Source texts of formatted documents

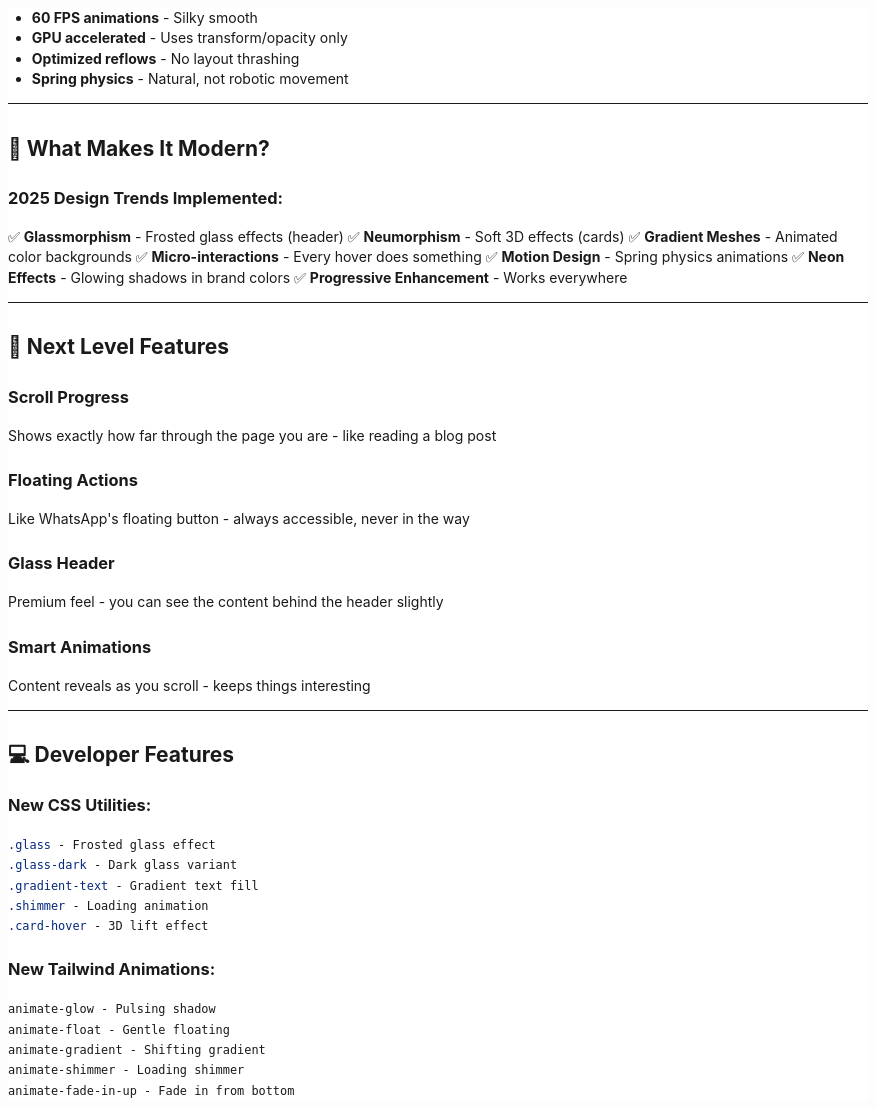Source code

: - **60 FPS animations** - Silky smooth
- **GPU accelerated** - Uses transform/opacity only
- **Optimized reflows** - No layout thrashing
- **Spring physics** - Natural, not robotic movement

---

## 🎯 What Makes It Modern?

### 2025 Design Trends Implemented:
✅ **Glassmorphism** - Frosted glass effects (header)
✅ **Neumorphism** - Soft 3D effects (cards)
✅ **Gradient Meshes** - Animated color backgrounds
✅ **Micro-interactions** - Every hover does something
✅ **Motion Design** - Spring physics animations
✅ **Neon Effects** - Glowing shadows in brand colors
✅ **Progressive Enhancement** - Works everywhere

---

## 🚀 Next Level Features

### Scroll Progress
Shows exactly how far through the page you are - like reading a blog post

### Floating Actions
Like WhatsApp's floating button - always accessible, never in the way

### Glass Header
Premium feel - you can see the content behind the header slightly

### Smart Animations
Content reveals as you scroll - keeps things interesting

---

## 💻 Developer Features

### New CSS Utilities:
```css
.glass - Frosted glass effect
.glass-dark - Dark glass variant
.gradient-text - Gradient text fill
.shimmer - Loading animation
.card-hover - 3D lift effect
```

### New Tailwind Animations:
```
animate-glow - Pulsing shadow
animate-float - Gentle floating
animate-gradient - Shifting gradient
animate-shimmer - Loading shimmer
animate-fade-in-up - Fade in from bottom
```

**EXERCISE:** Please repeat every record above exactly, but leave out the pictures.

**SOLUTION TO THIS PROBLEM:**
Source code

: - **60 FPS animations** - Silky smooth
- **GPU accelerated** - Uses transform/opacity only
- **Optimized reflows** - No layout thrashing
- **Spring physics** - Natural, not robotic movement

---

## 🎯 What Makes It Modern?

### 2025 Design Trends Implemented:
✅ **Glassmorphism** - Frosted glass effects (header)
✅ **Neumorphism** - Soft 3D effects (cards)
✅ **Gradient Meshes** - Animated color backgrounds
✅ **Micro-interactions** - Every hover does something
✅ **Motion Design** - Spring physics animations
✅ **Neon Effects** - Glowing shadows in brand colors
✅ **Progressive Enhancement** - Works everywhere

---

## 🚀 Next Level Features

### Scroll Progress
Shows exactly how far through the page you are - like reading a blog post

### Floating Actions
Like WhatsApp's floating button - always accessible, never in the way

### Glass Header
Premium feel - you can see the content behind the header slightly

### Smart Animations
Content reveals as you scroll - keeps things interesting

---

## 💻 Developer Features

### New CSS Utilities:
```css
.glass - Frosted glass effect
.glass-dark - Dark glass variant
.gradient-text - Gradient text fill
.shimmer - Loading animation
.card-hover - 3D lift effect
```

### New Tailwind Animations:
```
animate-glow - Pulsing shadow
animate-float - Gentle floating
animate-gradient - Shifting gradient
animate-shimmer - Loading shimmer
animate-fade-in-up - Fade in from bottom
```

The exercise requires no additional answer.